* **Given instruction**:
Please reproduce the listing below verbatim, starting at its first line and ending at the line that contains "scientific name: Stirellus bicolor", with both of those lines included.

* **Records for the task**:
⟨
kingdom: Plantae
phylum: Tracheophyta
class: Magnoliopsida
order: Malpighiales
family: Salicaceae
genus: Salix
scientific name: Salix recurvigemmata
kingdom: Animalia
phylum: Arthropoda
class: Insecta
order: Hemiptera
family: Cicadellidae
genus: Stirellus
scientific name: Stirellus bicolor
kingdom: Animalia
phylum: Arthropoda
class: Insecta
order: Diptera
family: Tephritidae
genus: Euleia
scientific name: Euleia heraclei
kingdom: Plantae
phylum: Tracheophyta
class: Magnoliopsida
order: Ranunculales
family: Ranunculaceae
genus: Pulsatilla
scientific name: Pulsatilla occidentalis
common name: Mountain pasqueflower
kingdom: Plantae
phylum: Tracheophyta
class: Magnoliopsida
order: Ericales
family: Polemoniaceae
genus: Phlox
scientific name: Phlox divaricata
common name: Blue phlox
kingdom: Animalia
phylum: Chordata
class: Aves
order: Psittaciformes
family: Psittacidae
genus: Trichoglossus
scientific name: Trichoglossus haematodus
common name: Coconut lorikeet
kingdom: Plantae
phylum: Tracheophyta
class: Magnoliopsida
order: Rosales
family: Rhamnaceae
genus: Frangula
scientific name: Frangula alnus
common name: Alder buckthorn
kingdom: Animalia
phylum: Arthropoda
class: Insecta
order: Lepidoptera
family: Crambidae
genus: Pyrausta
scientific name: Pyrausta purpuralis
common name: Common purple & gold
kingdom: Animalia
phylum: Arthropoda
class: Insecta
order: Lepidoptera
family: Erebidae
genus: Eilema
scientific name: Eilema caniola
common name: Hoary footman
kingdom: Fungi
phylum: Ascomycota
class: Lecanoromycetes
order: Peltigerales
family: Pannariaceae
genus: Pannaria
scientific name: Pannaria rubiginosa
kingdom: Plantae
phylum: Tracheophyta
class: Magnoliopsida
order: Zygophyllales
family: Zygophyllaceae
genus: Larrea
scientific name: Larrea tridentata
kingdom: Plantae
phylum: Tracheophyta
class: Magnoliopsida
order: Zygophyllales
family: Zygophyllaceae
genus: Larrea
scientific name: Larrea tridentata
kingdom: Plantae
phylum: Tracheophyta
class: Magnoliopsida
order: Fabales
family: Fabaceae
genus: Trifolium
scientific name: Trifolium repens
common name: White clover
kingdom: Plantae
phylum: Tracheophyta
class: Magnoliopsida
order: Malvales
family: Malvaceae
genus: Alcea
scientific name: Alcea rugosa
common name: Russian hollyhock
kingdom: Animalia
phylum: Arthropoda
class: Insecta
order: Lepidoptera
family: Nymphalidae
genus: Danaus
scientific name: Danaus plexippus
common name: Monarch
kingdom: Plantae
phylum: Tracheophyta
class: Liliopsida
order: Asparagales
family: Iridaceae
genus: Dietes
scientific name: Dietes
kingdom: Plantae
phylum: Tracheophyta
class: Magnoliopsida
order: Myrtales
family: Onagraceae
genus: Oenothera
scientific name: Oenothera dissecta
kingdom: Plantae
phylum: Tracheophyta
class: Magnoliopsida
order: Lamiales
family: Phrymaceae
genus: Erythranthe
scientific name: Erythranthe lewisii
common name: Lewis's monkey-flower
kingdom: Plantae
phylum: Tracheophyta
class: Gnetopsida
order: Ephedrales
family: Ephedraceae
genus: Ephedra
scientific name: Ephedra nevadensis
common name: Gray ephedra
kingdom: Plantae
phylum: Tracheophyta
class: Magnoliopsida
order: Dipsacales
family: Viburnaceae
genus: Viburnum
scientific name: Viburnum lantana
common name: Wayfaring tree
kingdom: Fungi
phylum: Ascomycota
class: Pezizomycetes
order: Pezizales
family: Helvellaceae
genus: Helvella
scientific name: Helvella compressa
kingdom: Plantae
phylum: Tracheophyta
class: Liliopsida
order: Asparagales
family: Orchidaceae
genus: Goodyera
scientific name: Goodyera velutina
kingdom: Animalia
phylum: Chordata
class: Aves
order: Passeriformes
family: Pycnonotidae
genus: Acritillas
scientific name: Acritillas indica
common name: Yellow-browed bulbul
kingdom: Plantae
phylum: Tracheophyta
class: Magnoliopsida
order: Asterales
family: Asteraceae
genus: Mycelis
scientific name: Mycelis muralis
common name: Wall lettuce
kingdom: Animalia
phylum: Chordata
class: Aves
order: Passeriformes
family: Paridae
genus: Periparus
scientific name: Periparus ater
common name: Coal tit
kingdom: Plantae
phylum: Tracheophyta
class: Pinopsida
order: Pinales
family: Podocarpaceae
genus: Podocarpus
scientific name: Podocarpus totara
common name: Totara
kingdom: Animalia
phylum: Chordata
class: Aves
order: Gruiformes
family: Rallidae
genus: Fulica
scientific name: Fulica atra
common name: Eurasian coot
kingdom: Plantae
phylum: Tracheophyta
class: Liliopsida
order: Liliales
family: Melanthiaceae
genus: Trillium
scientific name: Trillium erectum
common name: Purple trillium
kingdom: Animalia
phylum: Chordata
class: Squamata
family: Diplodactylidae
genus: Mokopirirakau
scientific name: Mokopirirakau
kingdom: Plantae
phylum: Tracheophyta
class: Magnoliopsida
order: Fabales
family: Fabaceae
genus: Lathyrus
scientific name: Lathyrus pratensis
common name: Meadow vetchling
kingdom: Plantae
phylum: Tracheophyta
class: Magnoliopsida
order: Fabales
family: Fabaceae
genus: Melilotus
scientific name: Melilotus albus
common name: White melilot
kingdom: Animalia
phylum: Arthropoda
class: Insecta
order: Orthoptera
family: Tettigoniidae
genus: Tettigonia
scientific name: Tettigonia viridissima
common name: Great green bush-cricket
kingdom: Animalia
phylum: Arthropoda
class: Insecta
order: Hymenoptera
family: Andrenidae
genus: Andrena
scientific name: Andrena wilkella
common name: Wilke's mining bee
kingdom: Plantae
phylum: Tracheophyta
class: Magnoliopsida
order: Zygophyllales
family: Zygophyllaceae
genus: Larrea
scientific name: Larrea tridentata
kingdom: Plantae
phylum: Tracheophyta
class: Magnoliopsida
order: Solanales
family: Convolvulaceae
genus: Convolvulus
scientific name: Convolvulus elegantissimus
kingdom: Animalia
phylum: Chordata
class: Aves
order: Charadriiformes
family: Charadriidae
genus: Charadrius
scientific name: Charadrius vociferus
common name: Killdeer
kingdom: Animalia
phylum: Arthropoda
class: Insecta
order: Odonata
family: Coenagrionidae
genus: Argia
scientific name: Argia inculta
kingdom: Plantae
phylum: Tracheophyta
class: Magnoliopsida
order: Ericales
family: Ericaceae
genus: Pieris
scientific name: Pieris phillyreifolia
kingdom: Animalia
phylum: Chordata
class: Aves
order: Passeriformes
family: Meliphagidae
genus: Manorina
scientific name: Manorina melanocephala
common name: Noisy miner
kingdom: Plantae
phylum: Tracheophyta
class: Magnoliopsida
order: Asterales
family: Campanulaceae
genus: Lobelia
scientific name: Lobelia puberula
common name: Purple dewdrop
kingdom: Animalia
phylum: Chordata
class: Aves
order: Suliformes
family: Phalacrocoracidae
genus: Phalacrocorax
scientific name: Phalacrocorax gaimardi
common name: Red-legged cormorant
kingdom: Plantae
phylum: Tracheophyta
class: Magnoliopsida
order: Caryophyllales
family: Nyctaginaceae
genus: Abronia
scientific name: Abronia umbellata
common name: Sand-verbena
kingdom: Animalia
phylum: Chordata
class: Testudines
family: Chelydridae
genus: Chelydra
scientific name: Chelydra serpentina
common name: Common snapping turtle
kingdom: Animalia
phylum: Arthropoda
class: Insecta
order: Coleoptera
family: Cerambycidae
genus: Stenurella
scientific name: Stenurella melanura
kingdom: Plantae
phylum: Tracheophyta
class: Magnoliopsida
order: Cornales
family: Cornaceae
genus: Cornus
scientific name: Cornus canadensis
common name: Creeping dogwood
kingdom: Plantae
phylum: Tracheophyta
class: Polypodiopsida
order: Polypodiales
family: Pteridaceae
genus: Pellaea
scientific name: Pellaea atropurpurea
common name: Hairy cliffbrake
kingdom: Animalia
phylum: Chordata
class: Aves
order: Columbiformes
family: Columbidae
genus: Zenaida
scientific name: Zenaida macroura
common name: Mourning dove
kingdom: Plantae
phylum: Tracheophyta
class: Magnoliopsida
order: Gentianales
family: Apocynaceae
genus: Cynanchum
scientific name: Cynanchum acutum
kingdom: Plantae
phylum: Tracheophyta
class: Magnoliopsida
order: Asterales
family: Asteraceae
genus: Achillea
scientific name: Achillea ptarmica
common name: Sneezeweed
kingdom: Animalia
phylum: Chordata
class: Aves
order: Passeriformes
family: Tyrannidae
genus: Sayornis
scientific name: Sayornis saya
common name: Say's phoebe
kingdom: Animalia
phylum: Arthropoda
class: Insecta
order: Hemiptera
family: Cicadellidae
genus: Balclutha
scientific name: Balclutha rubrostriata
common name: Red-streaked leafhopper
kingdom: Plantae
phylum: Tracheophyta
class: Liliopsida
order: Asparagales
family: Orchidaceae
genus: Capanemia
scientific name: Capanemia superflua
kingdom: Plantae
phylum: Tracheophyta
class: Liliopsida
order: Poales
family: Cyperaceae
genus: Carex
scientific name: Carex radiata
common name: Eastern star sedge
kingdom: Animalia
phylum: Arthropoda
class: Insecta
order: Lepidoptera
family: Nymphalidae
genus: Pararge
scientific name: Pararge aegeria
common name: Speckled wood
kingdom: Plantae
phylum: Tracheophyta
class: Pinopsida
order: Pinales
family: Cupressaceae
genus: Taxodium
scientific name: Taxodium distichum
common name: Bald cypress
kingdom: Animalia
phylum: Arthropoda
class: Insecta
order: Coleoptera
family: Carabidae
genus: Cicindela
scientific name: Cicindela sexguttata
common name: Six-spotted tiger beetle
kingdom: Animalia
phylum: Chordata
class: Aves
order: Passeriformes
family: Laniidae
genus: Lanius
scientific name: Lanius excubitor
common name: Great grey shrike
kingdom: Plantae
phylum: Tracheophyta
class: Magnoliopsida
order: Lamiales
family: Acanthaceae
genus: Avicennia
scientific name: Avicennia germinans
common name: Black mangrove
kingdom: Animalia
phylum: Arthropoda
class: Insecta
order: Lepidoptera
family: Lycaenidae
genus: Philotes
⟩
* **Task response**:
kingdom: Plantae
phylum: Tracheophyta
class: Magnoliopsida
order: Malpighiales
family: Salicaceae
genus: Salix
scientific name: Salix recurvigemmata
kingdom: Animalia
phylum: Arthropoda
class: Insecta
order: Hemiptera
family: Cicadellidae
genus: Stirellus
scientific name: Stirellus bicolor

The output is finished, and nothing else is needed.